** Excerpt to read follows **
MCKENZIE WARK: I came back to raving at Unter when Juliana played the Discwoman Unter in 2018. That was a special show.
RUSSELL E.L. BUTLER: How far should I reach back? Fundamentally, for me, it’s basement shows in Boston, Massachusetts between 2005 and 2009. I lived in a show house called the Butcher Shop, which was a very liminal space for me. It was the first place where I could actually be a participant in so much of the youth culture around music that I’d been fetishizing from outside of America. I’m from Bermuda originally, and I grew up as a Black punk and goth with no scene to speak of. Being somewhat ostracized from the dominant Black culture in Bermuda, eventually I found bands like In Living Color or Bad Brains. That began my motivation to find other cultures to be a part of. After college, I lived in Oakland for 10 years. I was getting really into synthesizers and came across Chicago house music, particularly Future Acid tracks, Master C & J, Dubluv, and from Detroit, the Belleville Three and Drexciya. But it wasn’t until my mid-twenties that I went to my first proper club night or rave.
TYGAPAW: My earliest memories are definitely in the islands. We don’t have clubs, we just set up sound systems and speakers outside, and then a large group of people will commune. That’s how I always view club nightlife, the community aspect is a center of it for me. When I came to New York and went to Parsons, I needed to find that synergy. That’s when I discovered ballroom. I heard MikeQ play, Byrell [the Great] play, LSDXOXO play, QUEST?ONMARC. It makes sense because dancehall culture is very similar to ballroom and techno and house because we love dancing. That’s the language of how the sound is activated. A club is about seeing people move together and the music is a hypnotic force for the energy in the room.
JULIANA HUXTABLE: I think my first club was my bedroom when I was a kid. I would pretend I was Downtown Julie Brown. I had a blacklight and a disco ball, and I always had a boom box. I would dress up my brother and sister and they would pretend to be famous club goers. I have all of this on VHS from when I was a kid. Then family reunions were also club. I think churchgoing had aspects of it. It’s the combination of music and a kind of embodiment where you really just access this liminal space that feels like freedom. I went to school north of the city at Bard, where I started throwing parties, because I’ve always loved dance music. I had a music blog. I love that early-aughts era of music blogging because you could find so much dance music. I brought a lot of my favorite electronic musicians to Bard, like House of Ladosha, NGUZUNGUZU, Kingdom, people that were pushing that sound early on. Then the second I got a fake ID, I started going out in New York, and Mr. Black was a party that was happening. There was a period in New York where the most interesting dance parties were all for fashion-adjacent gay men. I’m happy to have been a part of diversifying that. It was really cool to be in those spaces, and there’s a long history, specifically in New York, of gay men pioneering dance music culture, but it was unfortunate in the sense that it wasn’t that diverse. It would be, like, Dan Deacon playing at the Williamsburg pool, which was fun but violent in a different way. It’s just cis-het white people, straight off the music blog, coked-out fascists. GHE20G0TH1K was really formative and important. It was the first party that sought a bit more of a diverse appeal and an intentional image. Then there was the crossover of Discwoman and Unter. Going to Berlin and Berghain was really informative for me, and provided what, at the time, felt like permissiveness.
** End of Excerpt to read **
** Source material follows **
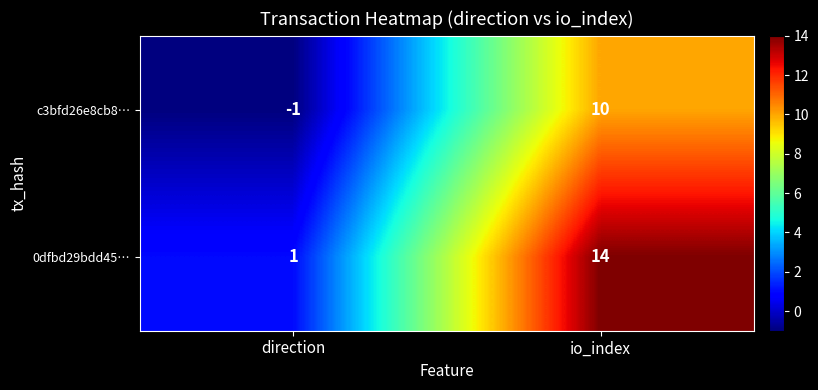

The value of 0dfbd29bdd45… at io_index is 22. True or false?

False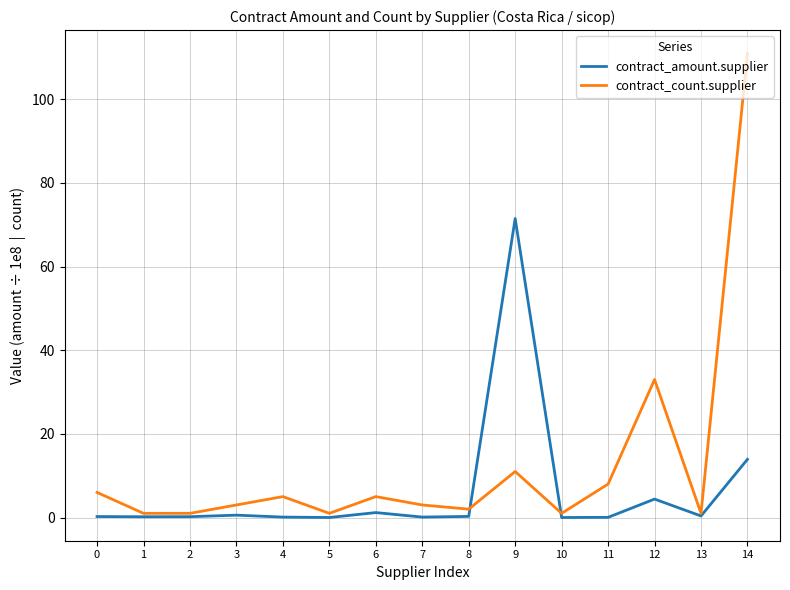

List the series in order of their overall mean, highest first.

contract_count.supplier, contract_amount.supplier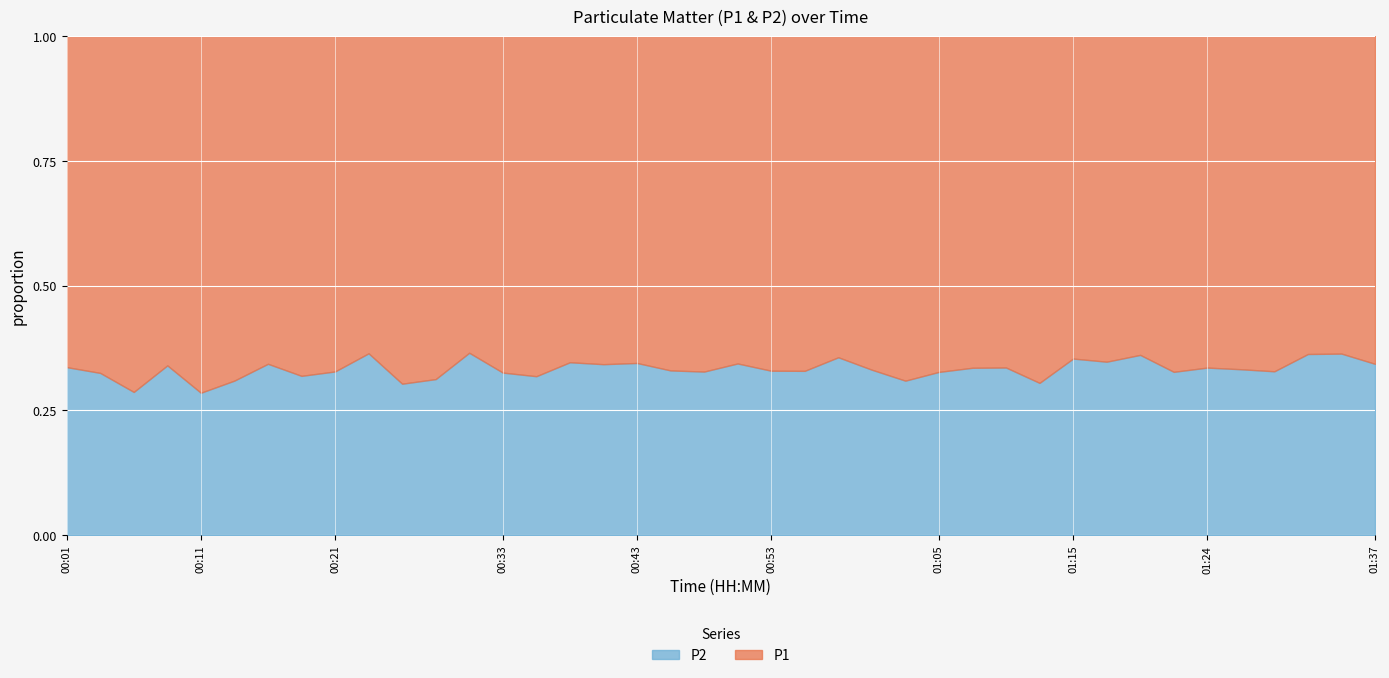

At 00:31, list the series in order from largest to smallest.

P1, P2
** End of Source material **
Task instructions: From the interview about early club experiences, reproduce the passage starting with "TYGAPAW: My earliest" and going on through "in the room.". The data has no connection to the text above.

Answer for the task:
TYGAPAW: My earliest memories are definitely in the islands. We don’t have clubs, we just set up sound systems and speakers outside, and then a large group of people will commune. That’s how I always view club nightlife, the community aspect is a center of it for me. When I came to New York and went to Parsons, I needed to find that synergy. That’s when I discovered ballroom. I heard MikeQ play, Byrell [the Great] play, LSDXOXO play, QUEST?ONMARC. It makes sense because dancehall culture is very similar to ballroom and techno and house because we love dancing. That’s the language of how the sound is activated. A club is about seeing people move together and the music is a hypnotic force for the energy in the room.